Geometric Remove-and-Retrain (GOAR): Coordinate-Invariant eXplainable AI Assessment
Yong-Hyun Park, Junghoon Seo, Bomseok Park, Seongsu Lee, Junghyo Jo
TL;DR
This work identifies fundamental geometric limitations in pixel-based attribution benchmarks (ROAR/ROAD) that rely on pixel coordinates and all-or-none removals. It proposes Geometric Remove-and-Retrain (GOAR), a coordinate-invariant perturbation method that shifts samples along feature directions and uses diffusion-based manifold projection (SDEdit adaptation) to keep perturbed data on the data manifold, followed by retraining and counting cumulative misclassifications. Across synthetic, vision, and tabular datasets, GOAR demonstrates higher alignment with ground-truth feature assessments (OpenXAI) and superior discrimination among attribution methods, albeit with high computational cost.

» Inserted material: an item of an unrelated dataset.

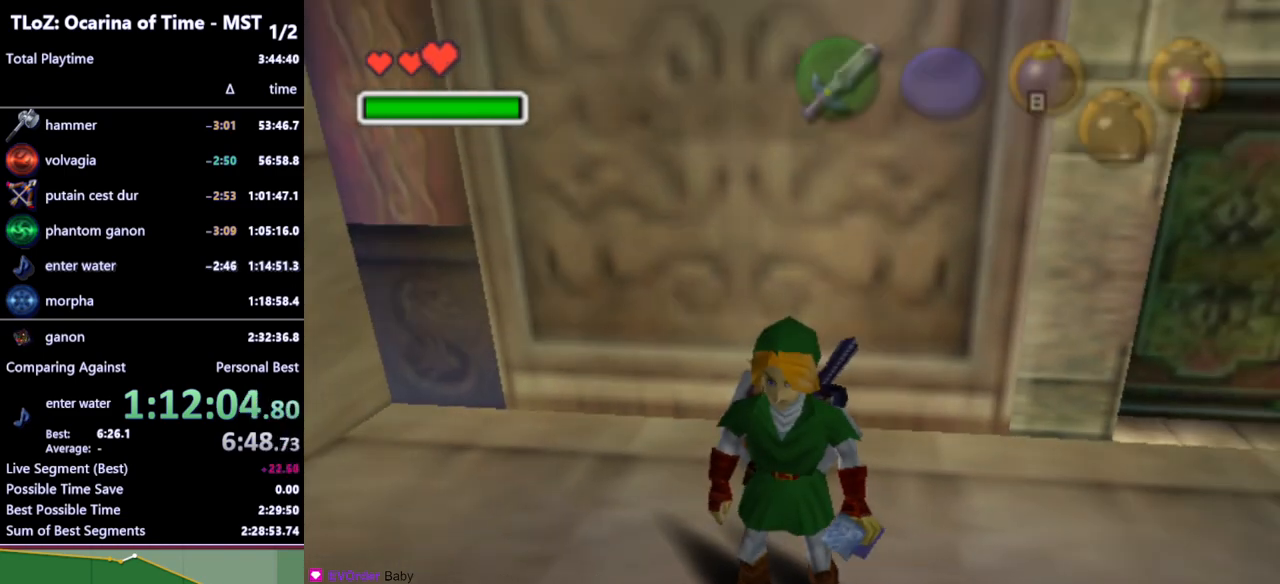
{"buttons": [], "left_stick": "up-right", "right_stick": "center", "events": [[400, "left_stick", "up-right"]]}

The approach offers a more reliable, geometry-aware standard for evaluating feature attributions with practical applicability to diverse data domains, while highlighting areas for efficiency improvements and further debiasing work.
Abstract
Identifying the relevant input features that have a critical influence on the output results is indispensable for the development of explainable artificial intelligence (XAI). Remove-and-Retrain (ROAR) is a widely accepted approach for assessing the importance of individual pixels by measuring changes in accuracy following their removal and subsequent retraining of the modified dataset. However, we uncover notable limitations in pixel-perturbation strategies. When viewed from a geometric perspective, we discover that these metrics fail to discriminate between differences among feature attribution methods, thereby compromising the reliability of the evaluation. To address this challenge, we introduce an alternative feature-perturbation approach named Geometric Remove-and-Retrain (GOAR). Through a series of experiments with both synthetic and real datasets, we substantiate that GOAR transcends the limitations of pixel-centric metrics.